This week the topic is Memories of Christmas. I’ve lived through a lot of Christmases, and there are endless memories that I could share with you. But one particular memory has been on my mind lately, so I’m going to describe it to you and then try to explain why it meant so much to me.
Here is a picture that happens to include my dad’s family. I don’t have a print of this particular photo – it’s owned by the Grand Rapids Public Museum. My father is the little boy holding his mother’s hand, and his older brother Jim is standing next to him. This picture was taken during the Great Depression, when they – like millions of other Americans – needed help to survive. They had no family to help them, because Grandma and Grandpa immigrated from Japan. This was long before the days of Skype and FaceTime, and international calls were costly. I imagine their Christmases were rather quiet and perhaps a little lonely.

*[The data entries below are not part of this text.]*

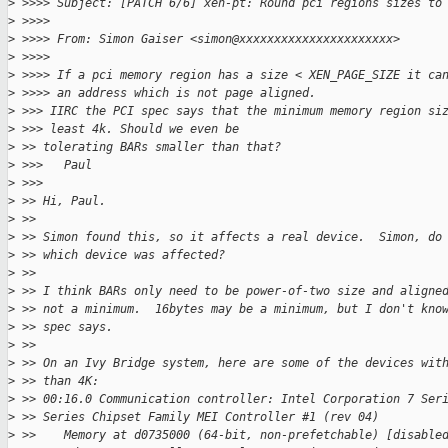
>
 >>>> Subject: [PATCH 6/6] xen-pt: Round pci regions sizes to
>
 >>>>
>
 >>>> From: Simon Gaiser <simon@xxxxxxxxxxxxxxxxxxxxxx>
>
 >>>>
>
 >>>> If a pci memory region has a size < XEN_PAGE_SIZE it ca
>
 >>>> an address which is not page aligned.
>
 >>> IIRC the PCI spec says that the minimum memory region si
>
 >>> least 4k. Should we even be
>
 >> tolerating BARs smaller than that?
>
 >>>   Paul
>
 >>>
>
 >> Hi, Paul.
>
 >>
>
 >> Simon found this, so it affects a real device.  Simon, do
>
 >> which device was affected?
>
 >>
>
 >> I think BARs only need to be power-of-two size and aligne
>
 >> not a minimum.  16bytes may be a minimum, but I don't kno
>
 >> spec says.
>
 >>
>
 >> On an Ivy Bridge system, here are some of the devices wit
>
 >> than 4K:
>
 >> 00:16.0 Communication controller: Intel Corporation 7 Ser
>
 >> Series Chipset Family MEI Controller #1 (rev 04)
>
 >>    Memory at d0735000 (64-bit, non-prefetchable) [disable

When World War II broke out, both Dad and his brother enlisted. They both served in Korea as well. In this picture, Uncle Jim is standing, and my dad is seated. After the Korean War, both brothers married Japanese women. While Uncle Jim and his wife lived in Okinawa, my dad and mom set up their home in Grand Rapids, and Grandma lived with us for most of my growing up years. Uncle Jim would visit once in a while, and one summer he brought Aunt Kay and their daughters, Diana and Cynthia. These were our only English-speaking cousins, and my brothers and I were delighted to meet them. You see, we also had quiet family holidays. While our friends went to visit grandparents, aunts, uncles, and cousins, we kept to ourselves, other than a very short overseas phone call at New Year’s.
Fortunately, Uncle Jim was awesome at keeping in touch. Long letters arrived at our house on a regular basis, filled with photos and descriptions of the places they lived. Once he even sent us a little reel-to-reel tape player and we sent tapes back and forth. We knew we had cousins, and thanks to Uncle Jim’s regular correspondence we knew what they looked like. Best of all, we found out there were other people out there who looked like us – at the time there were very few Asians living in West Michigan. We were different, and I remember wishing I could be more like my friends who had blonde hair, blue eyes and dozens of cousins to play with.
I remember that every Christmas a huge package would arrive. Inside were several small, individually wrapped gifts. In retrospect, I realize these items were things we could have found at our local department store, but we were delighted because they were sent especially for us from a place far, far away. The gifts may not have been expensive, but to us they were priceless, because they reminded us that we had extended family – just like everyone else.
The knowledge that we had family who cared about us was the best Christmas gift he could have sent, and for that I’ll always be grateful. Rest in peace, Uncle Jim. You taught us the importance of reaching out to family, no matter how far away they are.